Crash (the old Cronenberg one, that is)...

So, Crash is on Showcase tonight, so I thought I would watch it again and see if I actually got it this time - I watched it when it first came out, and felt like I was missing the point.

Well, I think that I’m still missing the point, unless the point is that this is an excuse for a bunch of people to have sex with each other in cars, on screen.

For some reason, I feel like there’s more to it than that, but I just don’t get it. Is it a commentary? And if so, what is it supposed to be saying? Is it a black comedy, and I don’t get the joke? Is it film noir and there’s some mystery to be solved?

Honestly, apart from the soft-core porn aspect, I’m not getting much else out of it.

So - am I the only person who saw this movie and didn’t get it? Can anyone shed some light on what the heck the point is. if there is one?

FWIW - I don’t hate the movie - it’s sort of interesting (although I could do without seeing Holly Hunter’s boobs). It just seems that with all that sex, and no bikinis, there must be something else going on.

I was under the impression that it was semi-autobiographal.

Other than that, it was sex in cars.

And I liked Holly Hunters boobs.

Not if she has any say in the matter!

He did name the main character after himself but…he doesn’t go around crashing his car as far as I know.

I can’t remember much about the movie except that it was a disappointment after the book. The book makes the themes and such much clearer. Not surprisingly, I think.
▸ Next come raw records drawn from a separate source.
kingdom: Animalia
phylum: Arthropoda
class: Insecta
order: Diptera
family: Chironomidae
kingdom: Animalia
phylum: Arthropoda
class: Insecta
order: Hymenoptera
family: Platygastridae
I thought the comments here were helpful:

Speaking of Cronenberg, I just saw Videodrome. What a stupid ending!

The main character was named after the author of the novel, J.G. Ballard. It may have been semi-autobiographical about him.

He was same person, BTW, who wrote “Empire Of The Sun”, the movie with the little kid who gets seperated by his parents in WW2 Japan and held in a POW camp. That was autobigraphical as well, I think.
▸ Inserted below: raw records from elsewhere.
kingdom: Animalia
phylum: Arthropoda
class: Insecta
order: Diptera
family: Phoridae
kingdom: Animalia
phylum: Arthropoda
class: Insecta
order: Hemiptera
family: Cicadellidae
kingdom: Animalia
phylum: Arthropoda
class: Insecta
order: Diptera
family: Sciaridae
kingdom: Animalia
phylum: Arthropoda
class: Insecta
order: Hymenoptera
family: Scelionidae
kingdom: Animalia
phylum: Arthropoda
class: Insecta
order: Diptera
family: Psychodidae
So that little kid grew up to like screwing in cars as they crashed.

I just said that. And like I said I don’t think he goes around getting into car crashes. Here’s something from the comments about how he ended up writing it:

“Ballard said he got the idea from passing a fatal traffic accident where a beautiful women had been killed, and you could see everything from the road as you drove by. The woman’s body had ended up mostly nude on the rear deck of the passenger compartment, and he said people were driving by gawking at the scene and rubbernecking, and he suddenly got the idea that the whole thing was very erotic for them despite the obviously tragic circumstances and the woman’s untimely death. At that point the link between eroticism, car crashes, and death was made, and he was off and running with his bizzare new story idea.”

You didn’t mention Ballard, so I assumed you were talking about Cronenberg.

But the main character isn’t called Cronenberg :slight_smile: .

…and I misread your post, I thought it said “didn’t name the main character after himself” :smack:

I suppose all of his stories will be semi-autobiographical until his parents put him back together again.

I first saw that movie soon after it came out, and I thought it sucked.

But now, after years of contemplation and re-evaluation, I think it really sucked.

It’s all about the eroticism of car accidents, of flesh meeting metal in violent situations.

However, the movie is almost antithetical to the book. Instead of speed, violence, loud volume, frenzy, all the impressions I come away with from the book, Cronenberg’s vision is quiet, whispered, with almost a sense of hushed religious sacredness.

I love the book, I love Ballard. The movie though I remain relatively neutral about, even though I am also a fan of Cronenberg.

Empire of the Sun is pretty autobiographical.
I’ve read a few of his books but I haven’t read Crash. I did like the movie, but then again, I’m a big pervert.

(Note: I’ve seen the movie but haven’t read the book, so my comments apply only to the movie.)

I disagree. I thought the movie was disgusting, disturbing, and totally brilliant. What it definitely was not, though, was erotic.

In fact I thought it was anti-erotic; Cronenberg (who I think is a genius on par with Hitchcock) has taken all the elements of an erotic film, and applied them with perfect intellectual precision to something utterly non-arousing: violent car crashes. Sure, car crashes may seem erotic in the movie, but that’s only because Cronenberg knows what he’s doing; have you ever actually been aroused by a car accident? In real life, not in your imagination? I doubt it.

The film was disturbing because, in watching all the mechanical elements of desire applied to a non-sexual situation, we see what goes on without the automatic, instinctive involvement that’s usually at work in a sex scene. When you watch a porn flick, you’re imagining yourself in the role of (at least) one of the actors; when you watch the sex scenes in Crash, that moviegoer’s reflex is shut off by the hideous violence and death all around it. This takes all the sexiness out of the sex, and we end up watching without involvement.

Their fetish makes the characters’ attraction to each other mysterious, jarring, and hideous. In most love stories, they’d have been drawn together by something like a love of jazz music or the fact that she’s Renee Zellweger and he’s Hugh Grant and they just look scrumptious together. In this one, the meet-cute involves Holly Hunter’s husband’s dead body going through James Spader’s windshield.

I hope I’m getting my point across. I feel like I’m circling it without nailing it down.